La lettera inviata dai cinque gradi: Germania, Francia, Italia, Gran Bretagna e Spagna, in cui si chiedeva alla Commissione di presentare un progetto per lo scambio automatico di informazioni sui depositi bancari dei non residenti, ieri alla riunione informale dei ministri Ecofin a Dublino ha rapidamente ottenuto l’adesione di Polonia, Belgio, Olanda e Romania. La settimana scorsa, poi, il Lussemburgo ha accettato di porre fine al segreto bancario a partire dal 2015. Cade così l’altro baluardo che aveva ostacolato finora tutta la normativa europea in materia di trasparenza delle operazioni bancarie e di lotta all’evasione.
«Quello della trasparenza e dello scambio automatico di informazioni è sempre stato il nostro paradigma: ora si passa dalla parola ai fatti. Non parliamo solo di scambio di informazioni come principio automatico ma siamo impegnati con gli altri Paesi a costruire le infrastrutture tecnologiche necessarie», ha spiegato il ministro dell’economia Vittorio Grilli.

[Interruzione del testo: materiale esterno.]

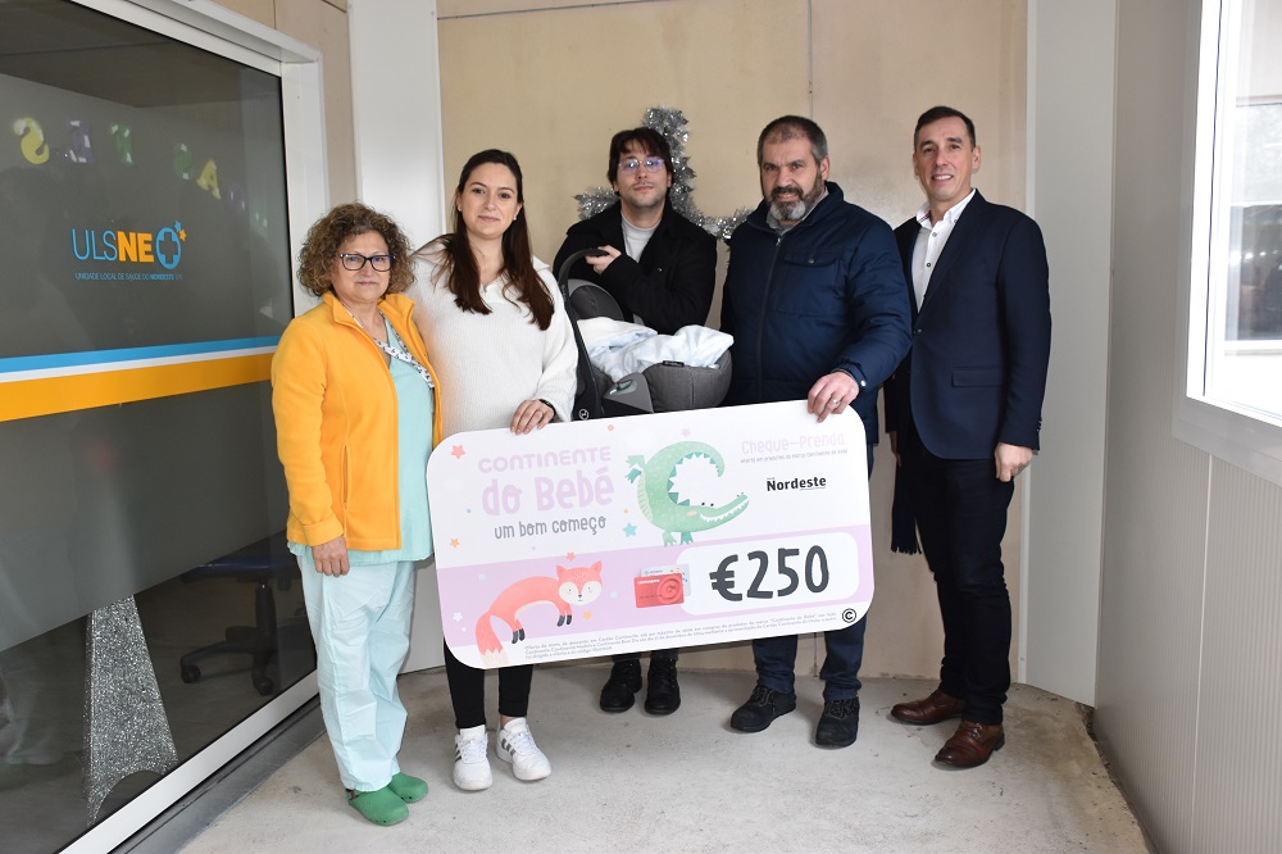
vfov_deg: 43.6
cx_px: 641
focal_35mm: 30
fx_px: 1068
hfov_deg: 61.9
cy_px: 427
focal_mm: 20
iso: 800
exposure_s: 1/100
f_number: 5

In realtà  i nove Paesi che hanno firmato la lettera, ed altri se ne aggiungeranno nei prossimi giorni, potrebbero lanciare una cooperazione rafforzata per aggirare il veto austriaco, come è già  stato fatto con la Tobin tax. Ma l’obiettivo è invece di mantenere la lotta all’evasione fiscale in sede comunitaria con decisioni condivise da tutti. «Credo che in Europa ci si appresti a decidere in tempi relativamente rapidi di allargare il campo d’azione della direttiva sui risparmi, e che tutti gli stati membri vi prenderanno parte», ha detto il ministro delle Finanze tedesco Schauble. La revisione della direttiva è stata presentata dalla Commissione nel 2008, ma è ferma da cinque anni proprio a causa dei veti posti finora da Austria e Lussemburgo. Fino ad ora Vienna mostra una intransigenza di facciata. «Ci batteremo per difendere il segreto bancario», ha dichiarato ieri la ministra dell’economia austriaca Maria Fekter. Ma il cancelliere Werner Fayman ha già  lasciato intendere che il governo è pronto a negoziare e che potrebbe alla fine togliere il veto. I ministri economici e finanziari riuniti a Dublino sono anche riusciti a fare qualche progresso verso la creazione dell’Unione bancaria. Dopo una discussione molto accesa, la Germania ha finalmente ritirato le riserve sulla decisione di affidare la vigilanza unica alla Bce. Ma ha ottenuto in cambio l’impegno che, appena possibile, la questione sarà  regolamentata con una modifica dei Trattati. Restano invece ancora in alto mare gli altri due pilastri dell’Unione bancaria: il meccanismo comune di risoluzione delle crisi e il fondo comune di garanzia sui depositi. Sul primo
la Germania sembra essere riuscita a far passare la sua linea, che è quella di un coordinamento dei sistemi nazionali piuttosto che la creazione di un meccanismo unico, come chiede la Bce. Quanto al fondo comune, resta bloccato dal veto di Berlino, che non vuol essere chiamata a pagare per il fallimento delle banche negli altri Paesi.